I came across a post via r/Bayes about different ways to run Bayesian hierarchical linear models in R, a topic I talked about recently at a two day workshop on using R for epidemiology. Rasmus Bååth‘s post details the use of JAGS with rjags, STAN with rstan and LaplacesDemon.

JAGS (well, rjags) has been the staple for most of my hierarchical linear modelling needs over the last few years. It runs within R easily, is written in C++ (so is relatively fast), spits out something that the coda package can work with quite easily, and, above all, makes it very easy to specify models and priors. Using JAGS means never having to derive a Gibbs sampler or write out a Metropolis-Hastings algorithm that requires to you to really think about jumping rules. It’s Bayesian statistics for those who don’t have the time/inclination to do it “properly”. It has a few drawbacks, though, such as not being able to specify improper priors (but this could be seen as a feature rather than a bug) with distributions like dflat() and defining a Conditional Autoregressive prior requires specifying it as a multivariate Gaussian. That said, it’s far quicker than using OpenBUGS and JAGS installs fine on any platform.

After reading the post’s section on STAN I decided that it was time to give it another go. Downloading the latest version of R and Rtools would surely give me a better experience than last time where it wouldn’t even detect the compiler properly. Putting everything in DOS-friendly file structures with short names meant that everything went off without a hitch and I was able to get the toy example running. Andrew Gelman, one of the developers of STAN, has a post on his blog by Phillip Price about the eight schools example, a really introduction to hierarchical linear modelling and meta-analysis. STAN is a bit more forgiving than JAGS when it comes to priors; any stochastic node that isn’t given a prior is given a flat prior by default. Whether or not Thiago Martins and Dan Simpson would be happy with that remains to be seen. STAN looks very promising, and it’s been included in the third edition of Gelman’s BDA book (which I still need to buy).

The other strategy I tried recently was coding up a Metropolis-Hastings sampler using the guide from Florian Hartig at Theoretical Ecology.

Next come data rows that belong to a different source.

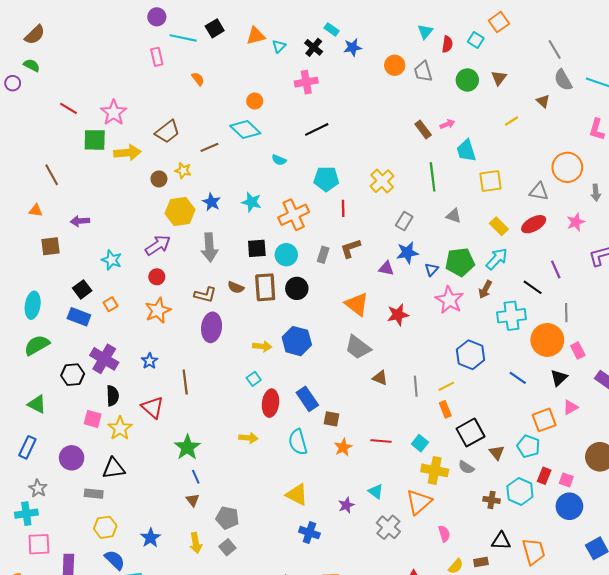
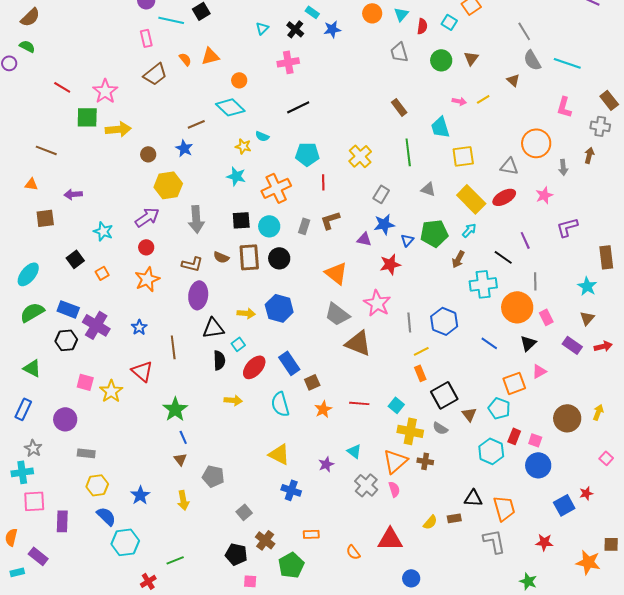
orange triangle: (256, 36) -> (210, 56), moved
orange circle: (395, 65) -> (372, 13), moved
pink arrow: (447, 124) -> (459, 101), moved, turned 32
brown trapezoid: (167, 132) -> (155, 74), moved
yellow star: (183, 171) -> (243, 146), moved
brown line: (52, 175) -> (46, 150), turned -40
blue star: (212, 202) -> (184, 148), moved
yellow rectangle: (499, 226) -> (471, 199), size x1.6
cyan arrow: (497, 259) -> (469, 230), size x0.7
pink star: (449, 300) -> (377, 303), moved
cyan ellipse: (33, 305) -> (28, 274), turned 30
red star: (398, 315) -> (390, 264), moved
blue rectangle: (79, 317) -> (68, 309), moved
brown triangle: (380, 378) -> (358, 343), size x1.8
gray line: (416, 386) -> (409, 322), moved
black semicircle: (113, 396) -> (219, 360), moved
red ellipse: (270, 403) -> (254, 367), turned 35
brown square: (332, 419) -> (312, 382), turned -35
black triangle: (114, 468) -> (213, 328), moved
brown cross: (492, 500) -> (425, 461), moved
pink semicircle: (444, 534) -> (394, 489), moved
gray square: (227, 547) -> (244, 512), moved

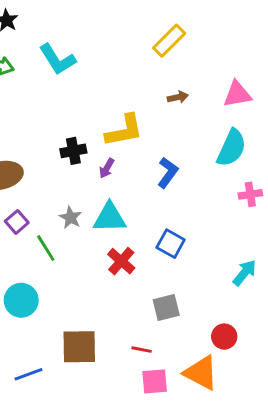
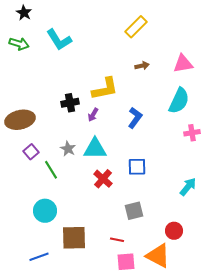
blue square: (171, 244) -> (137, 167), turned -30
cyan circle: (21, 300) -> (45, 211), moved

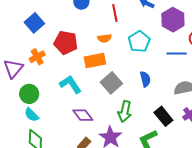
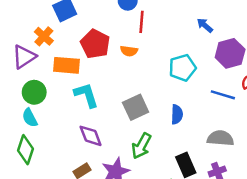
red line: (115, 13) -> (142, 22), moved
orange semicircle: (105, 38) -> (129, 51), moved
orange cross: (37, 57) -> (44, 36), moved, turned -35
orange rectangle: (95, 60) -> (66, 65), moved

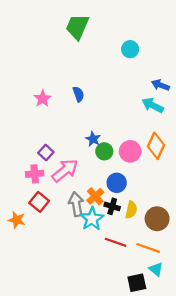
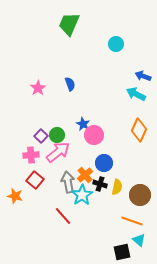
green circle: (104, 151) -> (57, 135), moved
pink circle: (130, 151) -> (94, 135), moved
red line: (116, 242) -> (63, 216), moved, turned 30

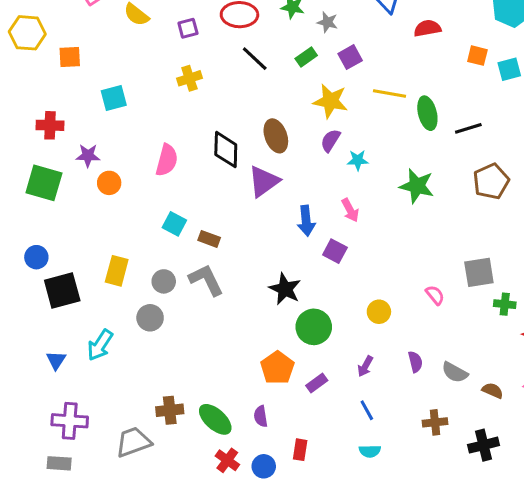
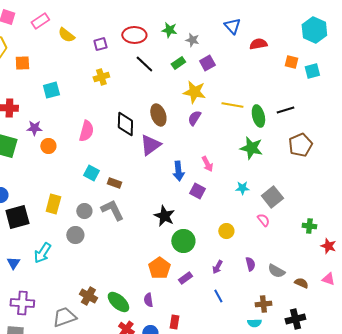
yellow line: (390, 93) -> (232, 105), moved
green ellipse: (427, 113) -> (258, 116), moved
cyan star: (358, 160) -> (242, 188), moved
gray square: (479, 272) -> (272, 197), moved, turned -30
brown cross: (170, 410) -> (88, 296), turned 36
cyan semicircle: (370, 451) -> (254, 323), moved

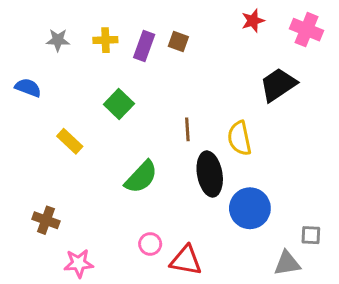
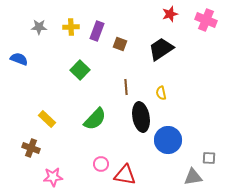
brown square: (178, 41) -> (120, 44), moved
black trapezoid: (278, 85) -> (161, 49), moved
yellow semicircle: (239, 138) -> (161, 93), size x0.6
yellow rectangle: (70, 141) -> (47, 119), moved

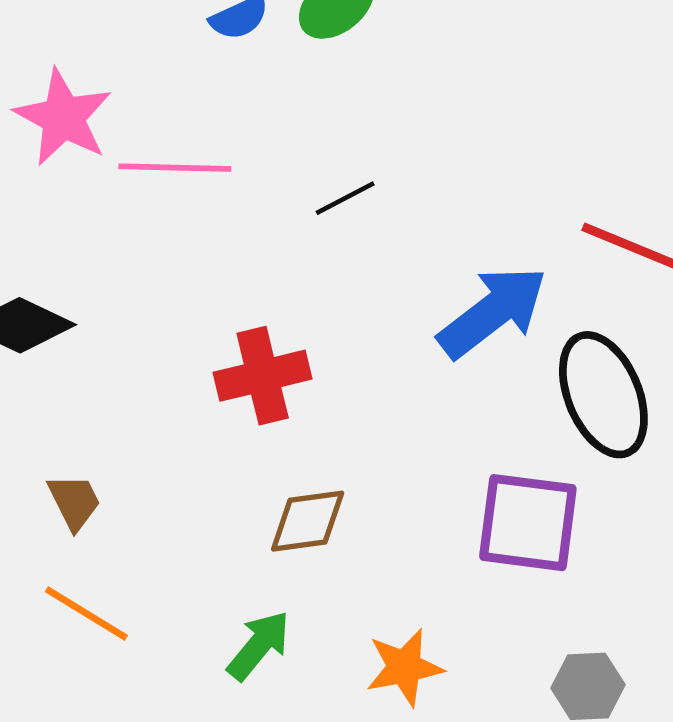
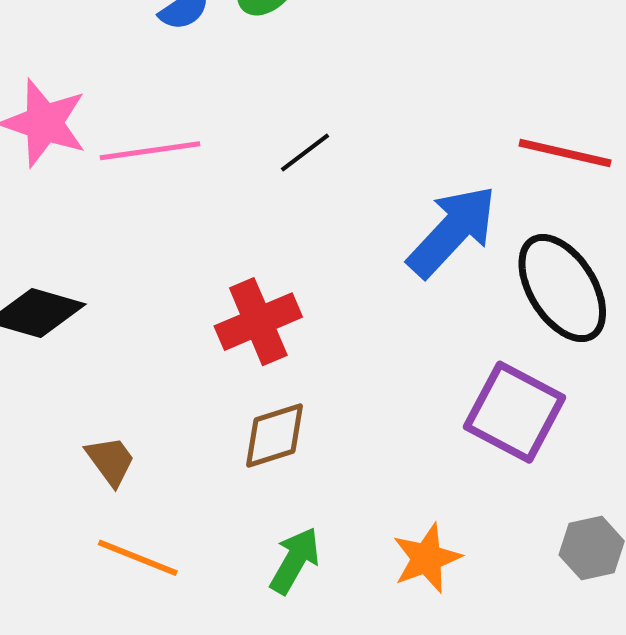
brown diamond: (308, 521) -> (275, 436), moved
purple square: (528, 523) -> (514, 412), turned 30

Choosing a jumping rule was difficult, as I had different parameters to deal with and a single jumping rule wouldn’t do. I tried adaptive MCMC and ended up going down the rabbit hole of log-precisions, block-updates and ended up with very poor mixing and convergence. Finding a decent jumping rule is probably what prevents me from going back to using adaptive MCMC as I did for a book chapter on Bayesian splines.

I eventually settled on writing out a full Gibbs scheme and coding it up in MATLAB. This is very fast (MATLAB’s better at loops than R is) and gives me good convergence. I’m not a fan of MATLAB’s plotting, though, so may end up importing the results into R so I’ve got ggplot2 handy. Big thanks to Zoé van Havre for her help with the Gibbs scheme.

I’ve got a PhD student who’s going to be dealing with Bayesian modelling. He’s picking up R quite quickly and is doing his best with Bayesian statistics. It’s all in WinBUGS at the moment, though, which is going to limit the amount of progress we can make. I’d love to be able to code up a bunch of JAGS models and let them run on the supercomputer once we get our great big data set ready for a well-planned set of analyses. I’ve got less time to do the modelling myself these days and find myself wishing I had a clone to do the work. I guess that’s part of the training aspect of PhD supervision, making sure your student can do the implementation when you describe a piece of analysis that you propose.

It’s still difficult for me working in a science group as the only statistician, as most of my statistics discussions are people asking for my help rather than us collaborating as equals. I enjoy working with others on interesting modelling problems, and it’d be good to work with other statisticians. While I’m now in the Mathematical Sciences School I don’t think I’ve capitalised yet on the connections I’ve got there in terms of directing my own research down the statistics route. With the UPTECH analysis being the major focus of my research at the moment, it’s tricky to allocate brain space to what I want to be doing next.

Dan SimpsonAll I have to say about flat priors is that the idea that they need to be justified any less carefully than “non-flat” priors is dumb. It doesn’t mean you shouldn’t use them, just that they make terrible defaults because people equate flat with “non-informative” which is demonstratively and spectacularly untrue.

I do however love the idea of STAN (although I’ve never been able to use it on any of my things, but the day will surely come…)

For the types of models you’ve been working on with your air quality stuff, I would point you towards Håvard and Leo’s book: they’re one block sampler works really well. One of the problems with that type of model is that there is severe posterior dependence between level 2 and 3 of the hierarchy, which tends to tank Gibbs samplers. One block updating schemes fix that problem. There’s some experimental stuff in STAN that’s doing a similar thing (http://arxiv.org/abs/1312.0906 is the corresponding paper, which gives a good illustration of why things tend to go horribly wrong). Re-parameterisations (like non-centred parameterisations) also tend to work, but can be tricky to deploy the right way.